RECORDS FOR THIS EXERCISE below:

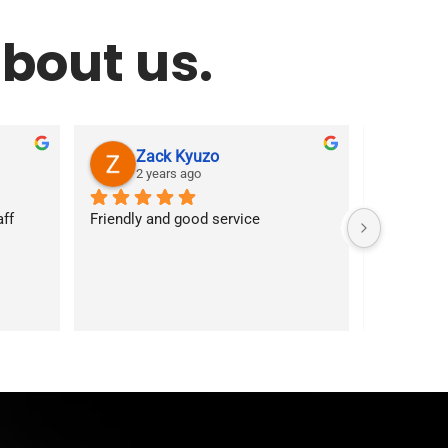
bout us.
Zack Kyuzo
As
2 years ago
2 y
f 
Friendly and good service
Customer s
answered 
services. 
first time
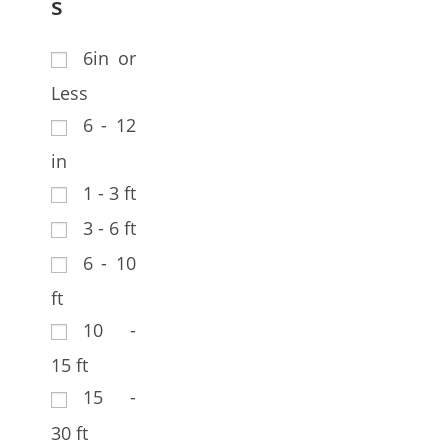
s
6in or
Less
6 - 12
in
1 - 3 ft
3 - 6 ft
6 - 10
ft
10 -
15 ft
15 -
30 ft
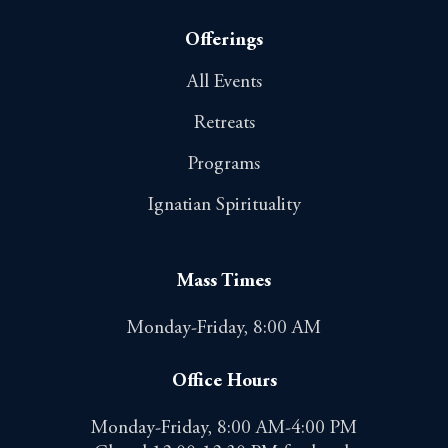
Offerings
All Events
Retreats
Programs
Ignatian Spirituality
Mass Times
Monday-Friday, 8:00 AM
Office Hours
Monday-Friday, 8:00 AM-4:00 PM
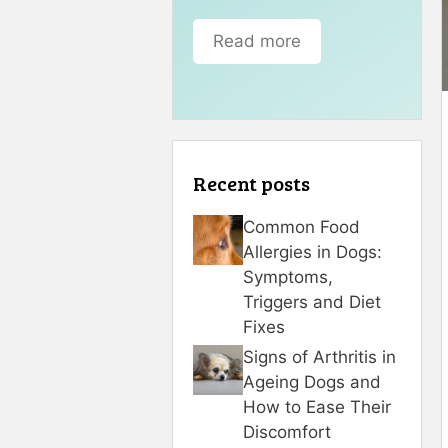
Read more
Recent posts
Common Food
Allergies in Dogs:
Symptoms,
Triggers and Diet
Fixes
Signs of Arthritis in
Ageing Dogs and
How to Ease Their
Discomfort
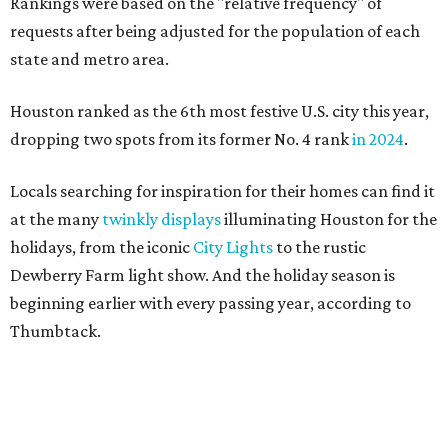
Rankings were based on the "relative frequency" of
requests after being adjusted for the population of each
state and metro area.
Houston ranked as the 6th most festive U.S. city this year,
dropping two spots from its former No. 4 rank
in 2024
.
Locals searching for inspiration for their homes can find it
at the many
twinkly displays
illuminating Houston for the
holidays, from the iconic
City Lights
to the rustic
Dewberry Farm light show. And the holiday season is
beginning earlier with every passing year, according to
Thumbtack.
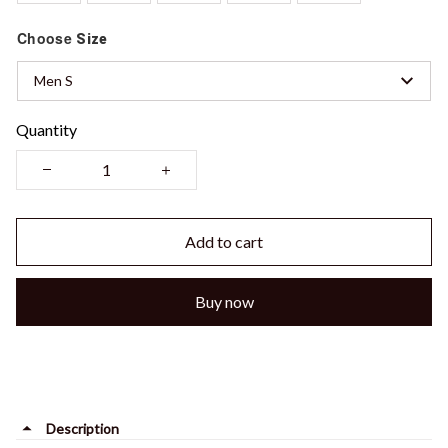
Choose
Size
Men S
Quantity
Add to cart
Buy now
Description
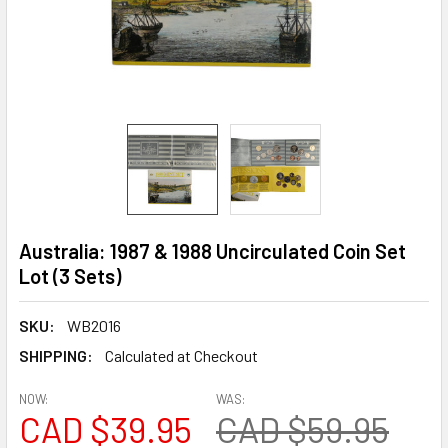
Australia: 1987 & 1988 Uncirculated Coin Set
Lot (3 Sets)
SKU:
WB2016
SHIPPING:
Calculated at Checkout
NOW:
WAS:
CAD $39.95
CAD $59.95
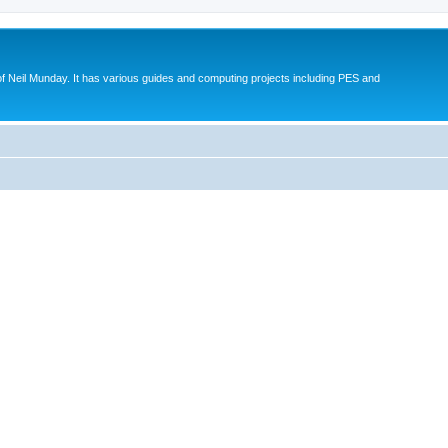
eil Munday. It has various guides and computing projects including PES and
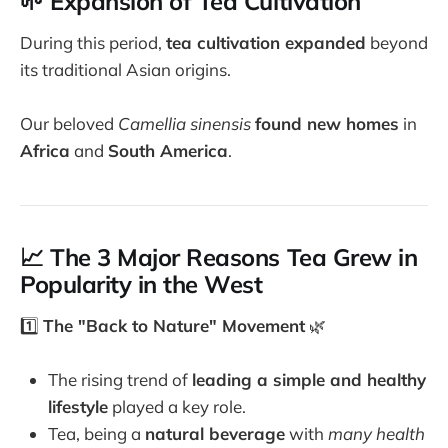
🌱 Expansion of Tea Cultivation
During this period,
tea cultivation expanded
beyond
its traditional Asian origins.
Our beloved
Camellia sinensis
found new homes
in
Africa
and
South America
.
📈 The 3 Major Reasons Tea Grew in
Popularity in the West
1️⃣
The "Back to Nature" Movement
🌿
The rising trend of
leading a simple and healthy
lifestyle
played a key role.
Tea, being a
natural beverage
with
many health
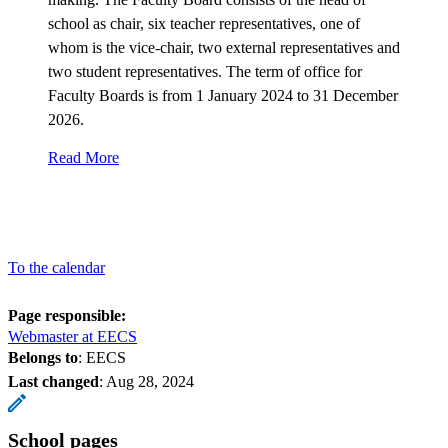
school as chair, six teacher representatives, one of
whom is the vice-chair, two external representatives and
two student representatives. The term of office for
Faculty Boards is from 1 January 2024 to 31 December
2026.
Read More
To the calendar
Page responsible:
Webmaster at EECS
Belongs to
: EECS
Last changed
:
Aug 28, 2024
School pages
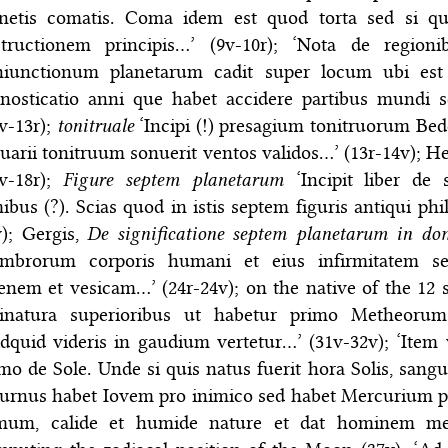
anetis comatis. Coma idem est quod torta sed si qua
structionem principis…’ (9v-10r); ‘Nota de region
niunctionum planetarum cadit super locum ubi est 
enosticatio anni que habet accidere partibus mundi
v-13r);
tonitruale
‘Incipi (!) presagium tonitruorum Bed
uarii tonitruum sonuerit ventos validos…’ (13r-14v); 
4v-18r);
Figure septem planetarum
‘Incipit liber de
ibus (?). Scias quod in istis septem figuris antiqui ph
v); Gergis,
De significatione septem planetarum in do
mbrorum corporis humani et eius infirmitatem s
enem et vesicam…’ (24r-24v); on the native of the 12
vinatura superioribus ut habetur primo Metheoru
dquid videris in gaudium vertetur…’ (31v-32v); ‘Item 
mo de Sole. Unde si quis natus fuerit hora Solis, sangui
urnus habet Iovem pro inimico sed habet Mercurium p
rmum, calide et humide nature et dat hominem medi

End of RECORDS FOR THIS EXERCISE.

**TASK GOAL**: In the copy, include every record exactly and no pictures.

**RESULT FOR THIS TASK**:
bout us.
Zack Kyuzo
As
2 years ago
2 y
f 
Friendly and good service
Customer s
answered 
services. 
first time
s
6in or
Less
6 - 12
in
1 - 3 ft
3 - 6 ft
6 - 10
ft
10 -
15 ft
15 -
30 ft
Offerings
All Events
Retreats
Programs
Ignatian Spirituality
Mass Times
Monday-Friday, 8:00 AM
Office Hours
Monday-Friday, 8:00 AM-4:00 PM
Read more
Recent posts
Common Food
Allergies in Dogs:
Symptoms,
Triggers and Diet
Fixes
Signs of Arthritis in
Ageing Dogs and
How to Ease Their
Discomfort
Rankings were based on the "relative frequency" of
requests after being adjusted for the population of each
state and metro area.
Houston ranked as the 6th most festive U.S. city this year,
dropping two spots from its former No. 4 rank
in 2024
.
Locals searching for inspiration for their homes can find it
at the many
twinkly displays
illuminating Houston for the
holidays, from the iconic
City Lights
to the rustic
Dewberry Farm light show. And the holiday season is
beginning earlier with every passing year, according to
Thumbtack.
Choose
Size
Men S
Quantity
Add to cart
Buy now
Description
Australia: 1987 & 1988 Uncirculated Coin Set
Lot (3 Sets)
SKU:
WB2016
SHIPPING:
Calculated at Checkout
NOW:
WAS:
CAD $39.95
CAD $59.95
eil Munday. It has various guides and computing projects including PES and
🌱 Expansion of Tea Cultivation
During this period,
tea cultivation expanded
beyond
its traditional Asian origins.
Our beloved
Camellia sinensis
found new homes
in
Africa
and
South America
.
📈 The 3 Major Reasons Tea Grew in
Popularity in the West
1️⃣
The "Back to Nature" Movement
🌿
The rising trend of
leading a simple and healthy
lifestyle
played a key role.
Tea, being a
natural beverage
with
many health
school as chair, six teacher representatives, one of
whom is the vice-chair, two external representatives and
two student representatives. The term of office for
Faculty Boards is from 1 January 2024 to 31 December
2026.
Read More
To the calendar
Page responsible:
Webmaster at EECS
Belongs to
: EECS
Last changed
:
Aug 28, 2024
School pages
anetis comatis. Coma idem est quod torta sed si qua
structionem principis…’ (9v-10r); ‘Nota de region
niunctionum planetarum cadit super locum ubi est 
enosticatio anni que habet accidere partibus mundi
v-13r);
tonitruale
‘Incipi (!) presagium tonitruorum Bed
uarii tonitruum sonuerit ventos validos…’ (13r-14v); 
4v-18r);
Figure septem planetarum
‘Incipit liber de
ibus (?). Scias quod in istis septem figuris antiqui ph
v); Gergis,
De significatione septem planetarum in do
mbrorum corporis humani et eius infirmitatem s
enem et vesicam…’ (24r-24v); on the native of the 12
vinatura superioribus ut habetur primo Metheoru
dquid videris in gaudium vertetur…’ (31v-32v); ‘Item 
mo de Sole. Unde si quis natus fuerit hora Solis, sangui
urnus habet Iovem pro inimico sed habet Mercurium p
rmum, calide et humide nature et dat hominem medi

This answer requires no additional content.